Splitting Supersymmetry in String Theory
I. Antoniadis, S. Dimopoulos
TL;DR
The paper proposes a string-theoretic realization of Split Supersymmetry using type I / magnetized D9-branes, achieving a spectrum with massless gauginos and higgsinos and superheavy scalars at leading order, while preserving gauge coupling unification. It demonstrates that unification can be maintained with appropriate geometric data and hypercharge embedding in a minimal three-stack setting, and it analyzes mechanisms—including discrete R-symmetry and a Dirac gravitino mass from KK towers—to keep gauginos light despite gravitational effects. A concrete three-stack SM embedding with sin^2\theta_W=3/8 at the GUT scale is presented, along with a discussion of gaugino/higgsino masses, SUSY-breaking scales, and the role of Scherk–Schwarz breaking. The phenomenology is confronted with gluino cosmology constraints, highlighting the cosmological viability of TeV-scale gluinos only for carefully chosen mass scales and cosmological histories.

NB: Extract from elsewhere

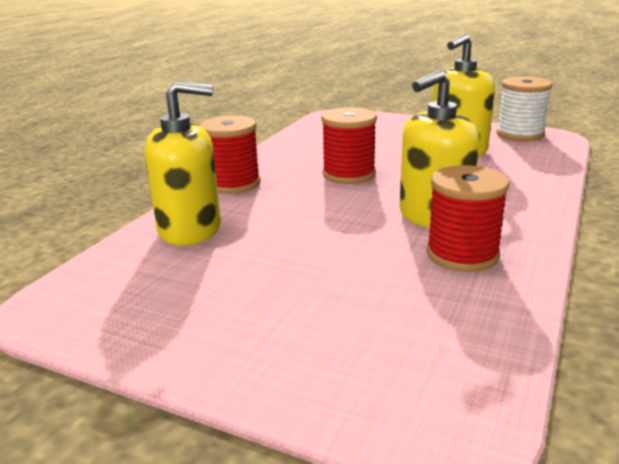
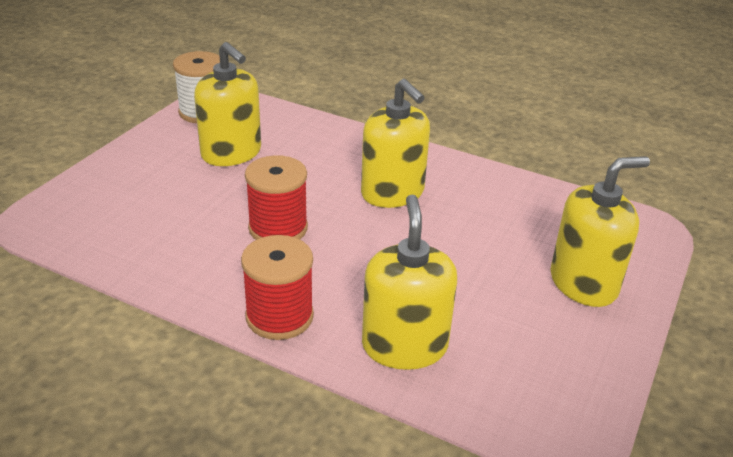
camera: 90 degrees left, 10 degrees up
red spool [427,165,509,272] -> none
none -> yellow soap dispenser [550,156,650,307]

Overall, the work expands the landscape of string-inspired split SUSY models and suggests new channels for realistic model-building with a high string scale near $M_{\rm GUT}$.
Abstract
We point out that type I string theory in the presence of internal magnetic fields provides a concrete realization of split supersymmetry. To lowest order, gauginos are massless while squarks and sleptons are superheavy. We build such realistic U(3)xU(2)xU(1) models on stacks of magnetized D9-branes. Though not unified into a simple group, these theories preserve the successful supersymmetric relation of gauge couplings, as they start out with equal SU(3) and SU(2) couplings and the correct initial sin^2θ_W at the compactification scale of M_{GUT}\simeq 2x10^{16} GeV, and they have the minimal low-energy particle content of split supersymmetry. We also propose a mechanism in which the gauginos and higgsinos are further protected by a discrete R-symmetry against gravitational corrections, as the gravitino gets an invariant Dirac mass by pairing with a member of a Kaluza-Klein tower of spin-3/2 particles. In addition to the models proposed here, split supersymmetry offers novel strategies for realistic model-building. So, TeV-scale string models previously dismissed because of rapid proton decay, or incorrect sin^2θ_W, or because there were no unused dimensions into which to dilute the strength of gravity, can now be reconsidered as candidates for realistic split theories with string scale near M_{GUT}, as long as the gauginos and higgsinos remain light.